Eine unproduktive Landwirtschaft gefährdet Biodiversität
Ohne den Produktivitätszuwachs von Pflanzenschutzmitteln und anderen landwirtschaftlichen Innovationen wäre der Landverbrauch der Landwirtschaft massiv gestiegen. Für die Biodiversität wäre der Verzicht auf Pflanzenschutz also global gesehen eine schlechte Nachricht. «Land use for agriculture is inevitably related to loss of biodiversity. Management techniques such as use of PPPs (plant protection products) have by definition a negative impact on biodiversity, but this loss is by far surpassed by the higher land use in extensive production systems.» Das heisst: Eine intensive und produktive Landwirtschaft, die den Landverbrauch beschränkt, trägt mehr zur Biodiversität bei als eine unproduktive Landwirtschaft mit steigendem Landverbrauch. Eine Landwirtschaft ohne Pestizide ist weniger produktiv. Bis 2050 wird die Weltbevölkerung auf rund 9.5 Mia. Einwohner zunehmen. Für die Versorgung der Weltbevölkerung muss die Landwirtschaft weltweit bis 2050 rund 60 Prozent mehr produzieren. Das ist nur mit modernem Pflanzenschutz möglich. Ohne die Steigerung der Produktivität wird mehr Fläche benötigt – Wälder müssen abgeholzt werden. Dies mit fatalen Folgen für Biodiversität und Klima.

Eine unproduktive Landwirtschaft ist unethisch
Auch die Schweizer Landwirtschaft muss rund 30 Prozent produktiver werden und auf unseren guten Böden einen Beitrag leisten für die künftige Versorgung der Weltbevölkerung. Noch grössere Importe wären unethisch. Ohne Pflanzenschutz würden lokale Lebensmittel teurer, die Produktion aufwendiger und die angebotene Menge kleiner. Eine rein biologische Landwirtschaft liefert gemäss der Studie um rund 25 Prozent tiefere Erträge. Eine tiefere Produktion führt dazu, dass die Preise für die Lebensmittel steigen. Gleichzeitig nimmt der Landbedarf zu. Der Druck auf die Biodiversität steigt. Die Klimabilanz verschlechtert sich.
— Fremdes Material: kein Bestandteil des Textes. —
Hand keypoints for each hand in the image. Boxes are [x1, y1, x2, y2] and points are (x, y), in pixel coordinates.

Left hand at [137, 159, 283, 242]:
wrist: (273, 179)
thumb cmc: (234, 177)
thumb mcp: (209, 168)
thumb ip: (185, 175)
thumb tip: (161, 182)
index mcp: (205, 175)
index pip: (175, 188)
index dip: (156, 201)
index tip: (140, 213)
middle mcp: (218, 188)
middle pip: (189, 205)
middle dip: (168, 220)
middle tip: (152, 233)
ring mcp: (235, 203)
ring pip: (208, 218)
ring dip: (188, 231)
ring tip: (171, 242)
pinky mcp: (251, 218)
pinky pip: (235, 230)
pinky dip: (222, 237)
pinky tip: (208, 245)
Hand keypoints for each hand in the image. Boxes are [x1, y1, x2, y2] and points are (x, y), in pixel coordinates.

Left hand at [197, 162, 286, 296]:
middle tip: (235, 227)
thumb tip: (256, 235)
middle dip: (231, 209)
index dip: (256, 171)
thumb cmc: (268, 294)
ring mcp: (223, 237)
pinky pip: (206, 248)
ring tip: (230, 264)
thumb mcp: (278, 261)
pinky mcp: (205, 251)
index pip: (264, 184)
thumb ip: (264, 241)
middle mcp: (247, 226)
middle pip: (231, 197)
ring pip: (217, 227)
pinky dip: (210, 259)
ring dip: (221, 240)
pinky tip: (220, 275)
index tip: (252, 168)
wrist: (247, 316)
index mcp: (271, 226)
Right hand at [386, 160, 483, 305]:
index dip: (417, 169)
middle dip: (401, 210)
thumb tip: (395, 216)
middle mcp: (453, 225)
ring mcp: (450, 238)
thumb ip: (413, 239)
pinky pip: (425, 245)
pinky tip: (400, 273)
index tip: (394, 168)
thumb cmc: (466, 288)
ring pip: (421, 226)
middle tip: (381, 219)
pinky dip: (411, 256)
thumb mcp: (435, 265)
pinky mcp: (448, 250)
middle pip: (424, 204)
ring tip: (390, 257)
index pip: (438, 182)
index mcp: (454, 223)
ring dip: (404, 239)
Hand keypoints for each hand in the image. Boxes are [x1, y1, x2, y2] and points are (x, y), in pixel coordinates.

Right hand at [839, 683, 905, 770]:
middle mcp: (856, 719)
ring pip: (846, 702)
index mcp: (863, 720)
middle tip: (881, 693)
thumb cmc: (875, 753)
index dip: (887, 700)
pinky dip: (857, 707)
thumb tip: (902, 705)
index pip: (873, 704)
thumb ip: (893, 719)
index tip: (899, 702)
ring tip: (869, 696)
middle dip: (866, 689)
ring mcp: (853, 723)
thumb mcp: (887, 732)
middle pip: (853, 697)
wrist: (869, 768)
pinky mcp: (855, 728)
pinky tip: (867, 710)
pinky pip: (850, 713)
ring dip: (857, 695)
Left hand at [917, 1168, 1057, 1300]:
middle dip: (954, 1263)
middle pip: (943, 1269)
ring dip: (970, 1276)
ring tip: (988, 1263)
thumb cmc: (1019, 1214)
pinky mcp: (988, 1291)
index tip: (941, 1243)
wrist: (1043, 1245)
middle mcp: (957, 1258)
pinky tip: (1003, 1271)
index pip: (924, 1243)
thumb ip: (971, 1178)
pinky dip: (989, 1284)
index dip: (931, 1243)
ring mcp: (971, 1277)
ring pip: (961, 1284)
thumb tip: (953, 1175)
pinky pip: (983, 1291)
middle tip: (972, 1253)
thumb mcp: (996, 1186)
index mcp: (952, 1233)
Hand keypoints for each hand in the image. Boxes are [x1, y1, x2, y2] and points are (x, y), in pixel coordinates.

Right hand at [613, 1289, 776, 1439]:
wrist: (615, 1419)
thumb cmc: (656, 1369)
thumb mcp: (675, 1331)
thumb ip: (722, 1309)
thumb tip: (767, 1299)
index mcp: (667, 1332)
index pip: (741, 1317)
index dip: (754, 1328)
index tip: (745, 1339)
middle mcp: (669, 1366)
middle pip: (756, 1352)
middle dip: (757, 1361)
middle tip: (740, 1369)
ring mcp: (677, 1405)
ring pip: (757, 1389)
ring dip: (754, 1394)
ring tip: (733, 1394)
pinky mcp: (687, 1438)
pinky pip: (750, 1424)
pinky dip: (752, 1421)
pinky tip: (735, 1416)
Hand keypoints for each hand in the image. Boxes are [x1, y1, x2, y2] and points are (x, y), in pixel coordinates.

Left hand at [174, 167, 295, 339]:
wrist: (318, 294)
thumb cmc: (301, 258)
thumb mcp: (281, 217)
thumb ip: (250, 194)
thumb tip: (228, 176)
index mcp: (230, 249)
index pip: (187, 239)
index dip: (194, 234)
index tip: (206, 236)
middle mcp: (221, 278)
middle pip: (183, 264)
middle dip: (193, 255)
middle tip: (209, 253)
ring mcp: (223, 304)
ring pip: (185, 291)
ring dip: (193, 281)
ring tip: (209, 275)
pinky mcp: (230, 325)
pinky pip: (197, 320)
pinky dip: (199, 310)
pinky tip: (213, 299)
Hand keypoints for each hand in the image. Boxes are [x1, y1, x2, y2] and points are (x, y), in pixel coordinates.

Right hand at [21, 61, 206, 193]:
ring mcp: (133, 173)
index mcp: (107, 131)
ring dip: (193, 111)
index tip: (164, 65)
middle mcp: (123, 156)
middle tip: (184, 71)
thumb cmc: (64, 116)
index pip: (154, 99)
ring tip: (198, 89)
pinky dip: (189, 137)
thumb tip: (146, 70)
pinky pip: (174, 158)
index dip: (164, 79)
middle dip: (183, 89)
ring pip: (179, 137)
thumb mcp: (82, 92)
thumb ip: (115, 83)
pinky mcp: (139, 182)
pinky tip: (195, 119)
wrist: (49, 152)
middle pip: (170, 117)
Angesichts der globalen Herausforderungen ist eine unproduktive Landwirtschaft, die mehr Land verbraucht und weniger produziert, unethisch.
Die Zukunft liegt in einer «smarten» Landwirtschaft
Eine «smarte» Landwirtschaft nutzt die Resultate und Innovationen der Forschung und setzt die neuste Technologie ein. Eine solche Landwirtschaft nutzt die neuen Möglichkeiten der Züchtung resistenter Sorten (Crispr Cas), fällt Anbauentscheide auf wissenschaftlicher Basis und bedient sich präziser technischer Hilfsmittel (z.B. Drohnen). So lassen sich in Zukunft der Einsatz von Pestiziden massgeblich senken und die Effizienz sowie die Nachhaltigkeit der Landwirtschaft weiter steigern.